Malaria has historically been a long-term challenge in tropical regions, and even in modern times, it has not been completely eradicated. Will malaria remain a persistent threat in these areas throughout the game, even with medical advancements?
 
This is a follow-up to an earlier post, now that I've had some time to write a proper response. If I understand the description of the Great Pestilence correctly, we have a disease that starts as soon as Europeans get a foothold anywhere in the Americas, then quickly sweeps across both continents leaving an empty landscape for Europeans to step into. This doesn't fit the actual history, and the mechanic should probably be removed.

I'll focus on the Southeastern US here, my main source being Paul Kelton's Epidemics and Enslavement. To oversimplify things a bit, Kelton's thesis is that the right conditions for smallpox, measles, or influenza to spread over a large area did not exist during the protohistoric period, and the historic record doesn't support outbreaks of any of these diseases until much later. He does think its possible that the Spanish spread malaria to North America at an early date.

The first permanent European settlement in this region was St Augustine Florida in 1565. The population of Spanish Florida (modern Florida and southeastern Georgia) dropped by more than 90% during the colonial period, with none of the original tribes existing after 1763. However, nothing about this worked the way the Great Pestilence would represent it.

The first epidemic wasn't recorded until 1614, and was limited to the area around St Augustine. A smallpox epidemic spread across northern Spanish Florida in 1649, but not beyond it.

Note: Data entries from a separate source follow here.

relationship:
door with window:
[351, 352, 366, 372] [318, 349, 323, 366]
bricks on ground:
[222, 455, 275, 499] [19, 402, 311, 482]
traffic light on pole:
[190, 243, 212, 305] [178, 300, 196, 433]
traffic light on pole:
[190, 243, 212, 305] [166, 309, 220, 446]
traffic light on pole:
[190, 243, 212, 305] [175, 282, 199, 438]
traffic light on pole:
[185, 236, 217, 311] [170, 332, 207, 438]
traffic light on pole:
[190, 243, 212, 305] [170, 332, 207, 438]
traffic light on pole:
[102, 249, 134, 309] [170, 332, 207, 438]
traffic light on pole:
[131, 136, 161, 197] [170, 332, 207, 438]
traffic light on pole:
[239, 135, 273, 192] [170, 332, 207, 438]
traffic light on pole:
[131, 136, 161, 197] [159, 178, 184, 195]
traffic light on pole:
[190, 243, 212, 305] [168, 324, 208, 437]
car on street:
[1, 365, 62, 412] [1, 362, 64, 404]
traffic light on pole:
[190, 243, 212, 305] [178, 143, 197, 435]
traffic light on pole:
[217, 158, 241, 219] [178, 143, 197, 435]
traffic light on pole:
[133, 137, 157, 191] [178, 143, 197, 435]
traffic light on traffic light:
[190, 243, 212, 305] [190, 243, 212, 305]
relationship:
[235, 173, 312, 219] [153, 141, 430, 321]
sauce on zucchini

More importantly, disease was only one cause of depopulation. People left to avoid the Spanish administration, particularly the labor draft. Many people were killed or forced to flee north during revolts in 1647 and 1656. Florida missions were easy targets for English allied slave raiders. Mission Indians also appear to have been unhealthy in general because the Spanish forced them into compact towns and to rely more on corn and less on hunting and gathering for food. John Hann has several great books on the native tribes of Florida and the Spanish colonial period if anyone wants to learn more.

The first regionwide smallpox epidemic started in 1696, after English traders had spent decades building an extensive trade network across the Southeast. The major items of trade were muskets and powder in exchange for slaves, so the southeast was a violent place. Small villages consolidated together for protection. War interupted usual cycles of agriculture and hunting leaving people malnourished. The slave trade meant movement of raiding parties, captives, and runaways across the region. This greated conditions for smallpox to spread from the English colonies across the southeast to the Mississippi Valley and possibly from there north into the Illinois country.

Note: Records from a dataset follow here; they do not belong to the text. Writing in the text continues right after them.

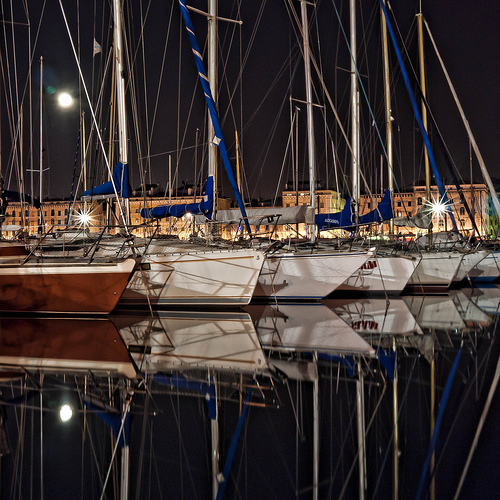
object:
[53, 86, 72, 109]
light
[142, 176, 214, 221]
cloth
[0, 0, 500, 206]
sky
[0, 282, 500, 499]
reflections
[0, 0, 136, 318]
boats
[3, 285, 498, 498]
water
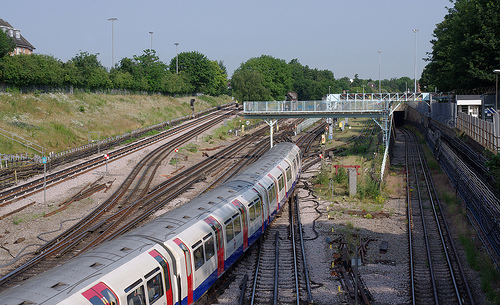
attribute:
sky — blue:
[323, 20, 415, 68]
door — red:
[209, 226, 227, 266]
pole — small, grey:
[348, 168, 361, 198]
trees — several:
[42, 52, 173, 88]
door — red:
[201, 215, 232, 281]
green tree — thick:
[441, 23, 483, 67]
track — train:
[402, 131, 469, 303]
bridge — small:
[244, 99, 396, 142]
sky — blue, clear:
[8, 2, 465, 78]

By the way, the epidemic started with serious outbreaks in Virginia and Charleston, whereas the Great Pestilence allows Europeans to spread disease to Native Americans without first getting sick themselves.

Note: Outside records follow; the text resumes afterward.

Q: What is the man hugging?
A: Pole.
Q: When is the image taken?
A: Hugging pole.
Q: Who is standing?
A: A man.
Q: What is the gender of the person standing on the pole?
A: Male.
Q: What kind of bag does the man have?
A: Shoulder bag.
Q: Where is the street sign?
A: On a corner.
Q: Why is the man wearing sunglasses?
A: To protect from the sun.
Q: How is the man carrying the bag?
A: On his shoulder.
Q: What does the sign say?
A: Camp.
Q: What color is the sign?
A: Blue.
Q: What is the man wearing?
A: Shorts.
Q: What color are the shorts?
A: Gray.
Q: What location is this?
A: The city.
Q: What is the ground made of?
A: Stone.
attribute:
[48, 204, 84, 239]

Kelton estimates that most tribes in the southeast lost between 50% and 75% of their population to all causes during the late 17th and early 18th cecenturies. Writing in Mapping the Mississippian Shatter Zone, Robbie Ethridge estimated that the native population dropped by 54% with half of that directly due to the slave trade and rest due to war and disease. Neither comes close to the 75%-90% figure for disease alone that the Great Pestilence uses.

Based on all that, the Great Pestilence is too deadly and happens too quick to represent how diseases actually spread in North America (And probably the rest of the Americas as well, but other people on the forum can speak to that better than I can). On the other hand if this is intended to give Native Americans an ahistoric nerf, there are much simpler ways to do that. I think the smallpox, measles, and influenza diseases would work fine on their own, possibly with an event to bring them to the Americas in the first place.